A 4-class AD detection model using CNN with activation Leaky ReLU was designed in Ref.16. The data was oversampled using SMOTE technique. They reported an overall accuracy of 96.35% on the Kaggle dataset. Sharma et al. used a transfer learning-based modified inception model, including normalization in the preprocessing stage for 4-class AD detection. Vertical and horizontal flipping, rotation, and brightness techniques were used in the augmentation step to balance the class sizes in the Kaggle dataset. Their work obtained 94.93%, 94.94%, 98.3%, and 94.92% precision, recall, specificity, and accuracy, respectively. Without any details, the authors stated that the work could not guarantee reproducibility15.

In another work, one machine-learning model took longitudinal brain scans and patient classifiers such as age to make informed decisions about the presence of AD. This model was able to predict cases of the disease with a 97.58% accuracy rating11. In work18, convolutional neural networks were used to detect AD patients from stable controls with an accuracy of 88%. Research has shown the grey-and-white matter ratio (GWR) decreases as the disease progresses19. The work in20 studied the changes in brain volume, focusing on the occipital lobe and hippocampal region. In a recent study, Agarwal et al. labeled cognitively normal, AD, and mild cognitive impairment using CNN-based DL models21 and achieved promising results. CCN-based feature extraction is done automatically by feeding the images to the model raw or after the preprocessing stage. The origin of the obtained features is not completely known. Considering that the brain has a very complicated structure and the etiology of AD is unknown, there is a need to develop mathematical descriptors to define the structure and changes in the brain. The advantage of our work is the hand-crafted feature modeling. The state-of-the-art works in the literature use CNN or similar deep-learning techniques to extract features to detect the AD stages. The performance of those models highly depends on the size of the dataset. Another work22 used hybrid clustering and a game theory-based approach to monitor the progress of AD using MRI images. Their work consisted of stages-registration, skull stripping, histogram normalization, feature selection, segmentation, and classification. Calculated features were based on the co-occurrence matrix. Evaluation of the work was limited to three performance metrics—accuracy, sensitivity, and specificity—and three previous studies. They reported accuracies between 83.45 and 88.83% with balanced sensitivity and specificity on the OASIS dataset. In our work, we mathematically modeled a set of features based on the histogram of the contrast enhanced MRI images that can be used to track Alzheimer's disease progression. In addition to employing supervised classifiers, unsupervised or rule-based classifiers can be designed using the proposed features.

Conclusion

This work developed a model for tracking Alzheimer's disease progression. An adaptive multi-thresholding algorithm was proposed, and a set of novel features were mathematically defined. The system was evaluated on the Kaggle dataset consisting of non-demented, very mild, mild, and moderate dementia MRI images. The algorithm was based on the geometric shape of the envelope of the smoothed histogram. The grey and white matter were segmented using the obtained threshold values. The features included the grey-to-white matter ratio, shrinkage, slope values, white and grey matter volume, statistical moments, and distance parameters. The MRMR feature ranking algorithm, used for feature ranking and selection, showed high confidence for the five features containing \(T{h}_{1}\), the mean intensity and volume of the white matter, \({d}_{1}\), and shrinkage.

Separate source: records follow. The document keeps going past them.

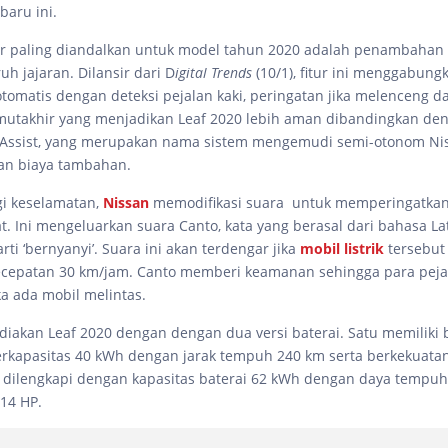
baru ini.
tur paling diandalkan untuk model tahun 2020 adalah penambahan 
ruh jajaran. Dilansir dari D
igital Trends
(10/1), fitur ini menggabung
omatis dengan deteksi pejalan kaki, peringatan jika melenceng dar
utakhir yang menjadikan Leaf 2020 lebih aman dibandingkan den
t Assist, yang merupakan nama sistem mengemudi semi-otonom Nis
an biaya tambahan.
gi keselamatan,
Nissan
memodifikasi suara untuk memperingatkan 
. Ini mengeluarkan suara Canto, kata yang berasal dari bahasa La
i ‘bernyanyi’. Suara ini akan terdengar jika
mobil listrik
tersebut
ecepatan 30 km/jam. Canto memberi keamanan sehingga para pejal
a ada mobil melintas.
iakan Leaf 2020 dengan dengan dua versi baterai. Satu memiliki 
rkapasitas 40 kWh dengan jarak tempuh 240 km serta berkekuata
 dilengkapi dengan kapasitas baterai 62 kWh dengan daya tempu
14 HP.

The proposed model was evaluated by various classification algorithms—decision tree, discriminant analysis, Naïve Bayes, SVM, KNN, ensemble, and neural network classifiers. Performance metrics were accuracy, recall, specificity, precision, F1 score, Matthews correlation coefficient, and Kappa values. Discriminant analysis, SVM, ensemble, and neural network classifiers achieved perfect accuracy using all features.